Why do we assume this i.i.d. model if it’s clearly invalid? Because it is eminently amenable to bread-and-butter statistical analysis. One of the first things we learn in a probability class is that if you collect several samples from a probability distribution, the mean of those samples is a good approximation of the expected value of the probability distribution. This is called the law of large numbers.
Let’s apply the law of large numbers to machine learning. If we are interested in knowing the error of a model on new data, we can hope it’s close to the error on the data we’ve seen. The error on new data is called the population error. The average error on the old data is called the empirical error. We say that the generalization error is the difference between the population and empirical errors. Putting this together yields The Fundamental Theorem of Machine Learning:
population error = empirical error + generalization error
I’ll leave the proof as an exercise to the reader. From this, a thousand papers flow.

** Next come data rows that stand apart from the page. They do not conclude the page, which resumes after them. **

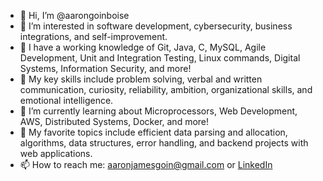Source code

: - 👋 Hi, I’m @aarongoinboise
- 👀 I’m interested in software development, cybersecurity, business integrations, and self-improvement.
- 💪 I have a working knowledge of Git, Java, C, MySQL, Agile Development, Unit and Integration Testing, Linux commands, Digital Systems, Information Security, and more!
- 🤝 My key skills include problem solving, verbal and written communication, curiosity, reliability, ambition, organizational skills, and emotional intelligence.
- 🌱 I’m currently learning about Microprocessors, Web Development, AWS, Distributed Systems, Docker, and more!
- 💞️ My favorite topics include efficient data parsing and allocation, algorithms, data structures, error handling, and backend projects with web applications. 
- 📫 How to reach me: aaronjamesgoin@gmail.com or [LinkedIn](https://www.linkedin.com/in/aaron-goin-0434221b3)

<!---
aarongoinboise/aarongoinboise is a ✨ special ✨ repository because its `README.md` (this file) appears on your GitHub profile.
You can click the Preview link to take a look at your changes.
--->
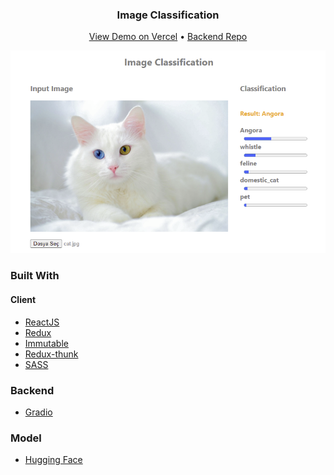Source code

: <p align="center">
    <h3 align="center">Image Classification</h3>
        <p align="center">
            <a href="https://imageclassification.vercel.app/">View Demo on Vercel</a>
             • 
            <a href="https://github.com/elifnurkarakoc/image-classification-gradio">Backend Repo</a>
        </p>
</p>

<p align="center">
  <img src="https://github.com/elifnurkarakoc/image-classification/blob/main/screenshots/screenshot1.png" title="hover text">
</p>

### Built With
#### Client
* [ReactJS](https://reactjs.org/)
* [Redux](https://redux.js.org/)
* [Immutable](https://immutable-js.com/)
* [Redux-thunk](https://github.com/reduxjs/redux-thunk)
* [SASS](https://sass-lang.com/)

### Backend
* [Gradio](https://gradio.app/)

### Model
* [Hugging Face](https://huggingface.co/)
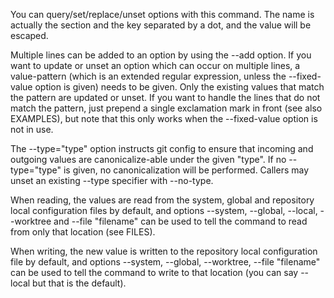 You can query/set/replace/unset options with this command. The name is actually the section and the key separated by a dot, and the value will be escaped.

Multiple lines can be added to an option by using the --add option. If you want to update or unset an option which can occur on multiple lines, a value-pattern (which is an extended regular expression, unless the --fixed-value option is given) needs to be given. Only the existing values that match the pattern are updated or unset. If you want to handle the lines that do not match the pattern, just prepend a single exclamation mark in front (see also EXAMPLES), but note that this only works when the --fixed-value option is not in use.

The --type="type" option instructs git config to ensure that incoming and outgoing values are canonicalize-able under the given "type". If no --type="type" is given, no canonicalization will be performed. Callers may unset an existing --type specifier with --no-type.

When reading, the values are read from the system, global and repository local configuration files by default, and options --system, --global, --local, --worktree and --file "filename" can be used to tell the command to read from only that location (see FILES).

When writing, the new value is written to the repository local configuration file by default, and options --system, --global, --worktree, --file "filename" can be used to tell the command to write to that location (you can say --local but that is the default).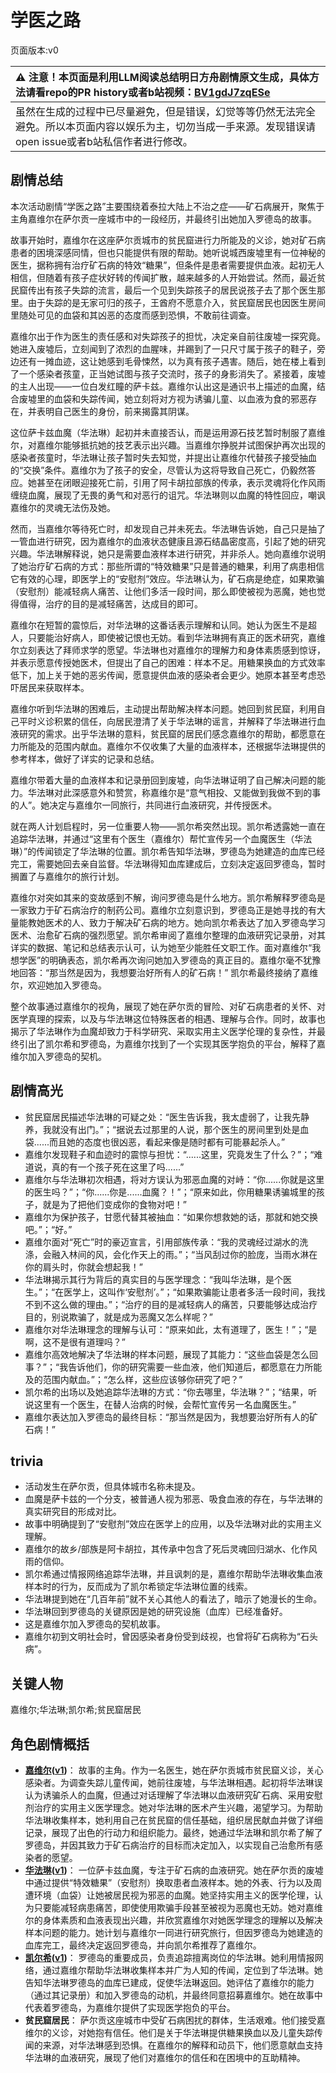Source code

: # 学医之路
页面版本:v0
 

| :warning: 注意！本页面是利用LLM阅读总结明日方舟剧情原文生成，具体方法请看repo的PR history或者b站视频：[BV1gdJ7zqESe](https://www.bilibili.com/video/BV1gdJ7zqESe/)         |
|:----------------------------|
| 虽然在生成的过程中已尽量避免，但是错误，幻觉等等仍然无法完全避免。所以本页面内容以娱乐为主，切勿当成一手来源。发现错误请open issue或者b站私信作者进行修改。|



## 剧情总结
本次活动剧情“学医之路”主要围绕着泰拉大陆上不治之症——矿石病展开，聚焦于主角嘉维尔在萨尔贡一座城市中的一段经历，并最终引出她加入罗德岛的故事。

故事开始时，嘉维尔在这座萨尔贡城市的贫民窟进行力所能及的义诊，她对矿石病患者的困境深感同情，但也只能提供有限的帮助。她听说城西废墟里有一位神秘的医生，据称拥有治疗矿石病的特效“糖果”，但条件是患者需要提供血液。起初无人相信，但随着有孩子症状好转的传闻扩散，越来越多的人开始尝试。然而，最近贫民窟传出有孩子失踪的流言，最后一个见到失踪孩子的居民说孩子去了那个医生那里。由于失踪的是无家可归的孩子，王酋府不愿意介入，贫民窟居民也因医生房间里随处可见的血袋和其凶恶的态度而感到恐惧，不敢前往调查。

嘉维尔出于作为医生的责任感和对失踪孩子的担忧，决定亲自前往废墟一探究竟。她进入废墟后，立刻闻到了浓烈的血腥味，并踢到了一只尺寸属于孩子的鞋子，旁边还有一摊血迹，这让她感到毛骨悚然，以为真有孩子遇害。随后，她在楼上看到了一个感染者孩童，正当她试图与孩子交流时，孩子的身影消失了。紧接着，废墟的主人出现——一位白发红瞳的萨卡兹。嘉维尔认出这是通识书上描述的血魔，结合废墟里的血袋和失踪传闻，她立刻将对方视为诱骗儿童、以血液为食的邪恶存在，并表明自己医生的身份，前来揭露其阴谋。

这位萨卡兹血魔（华法琳）起初并未直接否认，而是运用源石技艺暂时制服了嘉维尔，对嘉维尔能够抵抗她的技艺表示出兴趣。当嘉维尔挣脱并试图保护再次出现的感染者孩童时，华法琳让孩子暂时失去知觉，并提出让嘉维尔代替孩子接受抽血的“交换”条件。嘉维尔为了孩子的安全，尽管认为这将导致自己死亡，仍毅然答应。她甚至在闭眼迎接死亡前，引用了阿卡胡拉部族的传承，表示灵魂将化作风雨缠绕血魔，展现了无畏的勇气和对恶行的诅咒。华法琳则以血魔的特性回应，嘲讽嘉维尔的灵魂无法伤及她。

然而，当嘉维尔等待死亡时，却发现自己并未死去。华法琳告诉她，自己只是抽了一管血进行研究，因为嘉维尔的血液状态健康且源石结晶密度高，引起了她的研究兴趣。华法琳解释说，她只是需要血液样本进行研究，并非杀人。她向嘉维尔说明了她治疗矿石病的方式：那些所谓的“特效糖果”只是普通的糖果，利用了病患相信它有效的心理，即医学上的“安慰剂”效应。华法琳认为，矿石病是绝症，如果欺骗（安慰剂）能减轻病人痛苦、让他们多活一段时间，那么即使被视为恶魔，她也觉得值得，治疗的目的是减轻痛苦，达成目的即可。

嘉维尔在短暂的震惊后，对华法琳的这番话表示理解和认同。她认为医生不是超人，只要能治好病人，即使被记恨也无妨。看到华法琳拥有真正的医术研究，嘉维尔立刻表达了拜师求学的愿望。华法琳也对嘉维尔的理解力和身体素质感到惊讶，并表示愿意传授她医术，但提出了自己的困难：样本不足。用糖果换血的方式效率低下，加上关于她的恶劣传闻，愿意提供血液的感染者会更少。她原本甚至考虑恐吓居民来获取样本。

嘉维尔听到华法琳的困难后，主动提出帮助解决样本问题。她回到贫民窟，利用自己平时义诊积累的信任，向居民澄清了关于华法琳的谣言，并解释了华法琳进行血液研究的需求。出乎华法琳的意料，贫民窟的居民们感念嘉维尔的帮助，都愿意在力所能及的范围内献血。嘉维尔不仅收集了大量的血液样本，还根据华法琳提供的参考样本，做好了详实的记录和总结。

嘉维尔带着大量的血液样本和记录册回到废墟，向华法琳证明了自己解决问题的能力。华法琳对此深感意外和赞赏，称嘉维尔是“意气相投、又能做到我做不到的事的人”。她决定与嘉维尔一同旅行，共同进行血液研究，并传授医术。

就在两人计划启程时，另一位重要人物——凯尔希突然出现。凯尔希透露她一直在追踪华法琳，并通过“这里有个医生（嘉维尔）帮忙宣传另一个血魔医生（华法琳）”的传闻锁定了华法琳的位置。凯尔希告知华法琳，罗德岛为她建造的血库已经完工，需要她回去亲自监督。华法琳得知血库建成后，立刻决定返回罗德岛，暂时搁置了与嘉维尔的旅行计划。

嘉维尔对突如其来的变故感到不解，询问罗德岛是什么地方。凯尔希解释罗德岛是一家致力于矿石病治疗的制药公司。嘉维尔立刻意识到，罗德岛正是她寻找的有大量能教她医术的人、致力于解决矿石病的地方。她向凯尔希表达了加入罗德岛学习医术、治愈矿石病的强烈愿望。凯尔希审阅了嘉维尔整理的血液研究记录册，对其详实的数据、笔记和总结表示认可，认为她至少能胜任文职工作。面对嘉维尔“我想学医”的明确表态，凯尔希再次询问她加入罗德岛的真正目的。嘉维尔毫不犹豫地回答：“那当然是因为，我想要治好所有人的矿石病！” 凯尔希最终接纳了嘉维尔，欢迎她加入罗德岛。

整个故事通过嘉维尔的视角，展现了她在萨尔贡的冒险、对矿石病患者的关怀、对医学真理的探索，以及与华法琳这位特殊医者的相遇、理解与合作。同时，故事也揭示了华法琳作为血魔却致力于科学研究、采取实用主义医学伦理的复杂性，并最终引出了凯尔希和罗德岛，为嘉维尔找到了一个实现其医学抱负的平台，解释了嘉维尔加入罗德岛的契机。
## 剧情高光
*   贫民窟居民描述华法琳的可疑之处：“医生告诉我，我太虚弱了，让我先静养，我就没有出门。”；“据说去过那里的人说，那个医生的房间里到处是血袋......而且她的态度也很凶恶，看起来像是随时都有可能暴起杀人。”
*   嘉维尔发现鞋子和血迹时的震惊与担忧：“......这里，究竟发生了什么？”；“难道说，真的有一个孩子死在这里了吗......”
*   嘉维尔与华法琳初次相遇，将对方误认为邪恶血魔的对峙：“你......你就是这里的医生吗？”；“你......你是......血魔？！”；“原来如此，你用糖果诱骗城里的孩子，就是为了把他们变成你的食物对吧！”
*   嘉维尔为保护孩子，甘愿代替其被抽血：“如果你想救她的话，那就和她交换吧。”；“好。”
*   嘉维尔面对“死亡”时的豪迈宣言，引用部族传承：“我的灵魂经过湖水的洗涤，会融入林间的风，会化作天上的雨。”；“当风刮过你的脸庞，当雨水淋在你的肩头时，你就会想起我！”
*   华法琳揭示其行为背后的真实目的与医学理念：“我叫华法琳，是个医生。”；“在医学上，这叫作‘安慰剂’。”；“如果欺骗能让患者多活一段时间，我找不到不这么做的理由。”；“治疗的目的是减轻病人的痛苦，只要能够达成治疗目的，别说欺骗了，就是成为恶魔又怎么样呢？”
*   嘉维尔对华法琳理念的理解与认可：“原来如此，太有道理了，医生！”；“是啊，这不是很有道理吗？”
*   嘉维尔高效地解决了华法琳的样本问题，展现了其能力：“这些血袋是怎么回事？”；“我告诉他们，你的研究需要一些血液，他们知道后，都愿意在力所能及的范围内献血。”；“怎么样，这些应该够你研究了吧？”
*   凯尔希的出场以及她追踪华法琳的方式：“你去哪里，华法琳？”；“结果，听说这里有一个医生，在替人治病的时候，会帮忙宣传另一名血魔医生。”
*   嘉维尔表达加入罗德岛的最终目标：“那当然是因为，我想要治好所有人的矿石病！”
## trivia
*   活动发生在萨尔贡，但具体城市名称未提及。
*   血魔是萨卡兹的一个分支，被普通人视为邪恶、吸食血液的存在，与华法琳的真实研究目的形成对比。
*   故事中明确提到了“安慰剂”效应在医学上的应用，以及华法琳对此的实用主义理解。
*   嘉维尔的故乡/部族是阿卡胡拉，其传承中包含了死后灵魂回归湖水、化作风雨的信仰。
*   凯尔希通过情报网络追踪华法琳，并且讽刺的是，嘉维尔帮助华法琳收集血液样本时的行为，反而成为了凯尔希锁定华法琳位置的线索。
*   华法琳提到她在“几百年前”就不关心其他人的看法了，暗示了她漫长的生命。
*   华法琳回到罗德岛的关键原因是她的研究设施（血库）已经准备好。
*   这是嘉维尔加入罗德岛的契机故事。
*   嘉维尔初到文明社会时，曾因感染者身份受到歧视，也曾将矿石病称为“石头病”。
## 关键人物
嘉维尔;华法琳;凯尔希;贫民窟居民
## 角色剧情概括
-   **[嘉维尔](../char_v3/char_187_ccheal.md)([v1](../chars/char_187_ccheal.md))**： 故事的主角。作为一名医生，她在萨尔贡城市贫民窟义诊，关心感染者。为调查失踪儿童传闻，她前往废墟，与华法琳相遇。起初将华法琳误认为诱骗杀人的血魔，但通过对话理解了华法琳以血液研究矿石病、采用安慰剂治疗的实用主义医学理念。她对华法琳的医术产生兴趣，渴望学习。为帮助华法琳收集样本，她利用自己在贫民窟的信任基础，组织居民献血并做了详细记录，展现了出色的行动力和组织能力。最终，她通过华法琳和凯尔希了解了罗德岛，并因其致力于矿石病治疗的目标而决定加入，以实现自己治愈所有感染者的愿望。
-   **[华法琳](../char_v3/char_171_bldsk.md)([v1](../chars/char_171_bldsk.md))**： 一位萨卡兹血魔，专注于矿石病的血液研究。她在萨尔贡的废墟中通过提供“特效糖果”（安慰剂）换取患者血液样本。她的外表、行为以及周遭环境（血袋）让她被居民视为邪恶的血魔。她坚持实用主义的医学伦理，认为只要能减轻病患痛苦，即使使用欺骗手段甚至被视为恶魔也无妨。她对嘉维尔的身体素质和血液表现出兴趣，并欣赏嘉维尔对她医学理念的理解以及解决样本问题的能力。她计划与嘉维尔一同进行研究旅行，但因罗德岛为她建造的血库完工，最终决定返回罗德岛，并向凯尔希推荐了嘉维尔。
-   **[凯尔希](../char_v3/char_003_kalts.md)([v1](../chars/char_003_kalts.md))**： 罗德岛的重要成员，负责追踪擅离岗位的华法琳。她利用情报网络，通过嘉维尔帮助华法琳收集样本并广为人知的传闻，定位到了华法琳。她告知华法琳罗德岛的血库已建成，促使华法琳返回。她评估了嘉维尔的能力（通过其记录册）和加入罗德岛的动机，并最终同意招募嘉维尔。她在故事中代表着罗德岛，为嘉维尔提供了实现医学抱负的平台。
-   **贫民窟居民**： 萨尔贡这座城市中受矿石病困扰的群体，生活艰难。他们接受嘉维尔的义诊，对她抱有信任。他们是关于华法琳提供糖果换血以及儿童失踪传闻的来源，对华法琳感到恐惧。在嘉维尔的解释和动员下，他们愿意献血支持华法琳的血液研究，展现了他们对嘉维尔的信任和在困境中的互助精神。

Under the i.i.d. assumption, if we have some function in a box that we never looked at before, we would know that the generalization error has to get smaller as the number of samples increases. However, we are interested in the function we fit on the sampled data. In this case, we can’t apply the law of large numbers directly.
Think about the following silly example. Let’s say I want to predict someone’s eye color from their Student ID number. I take a sample of the students at Cal (being a state school, we have a superpopulation). I build a look-up table that returns the correct eye color on the sample and returns magenta otherwise. The population error here is 1, because no one has magenta eyes. But the empirical error is zero, so the generalization error is 1.
Generalization Theory develops rules for fitting functions so that the law of large numbers still applies. In the next part of this series, I’ll describe several different ways this can occur. You generalize if you have a small enough set of models from which you choose your predictor. You generalize if you have a sequential prediction bound. You generalize if your machine learning algorithm is robust to leaving out one of your data points. But do any of these paths to generalization describe what we’re seeing in machine learning practice? Stay tuned to find out…
> the application of statistics there is nonsensical
Not trying to incite a holy war here, but it does seem like forecasting is a real skill. Leaving aside elections, what's your interpretation of what's going on when a forecaster on a site like Metaculus consistently wins? More generally, what's going on when a forecaster is rated highly using some metric which rewards calibration in addition to correctness?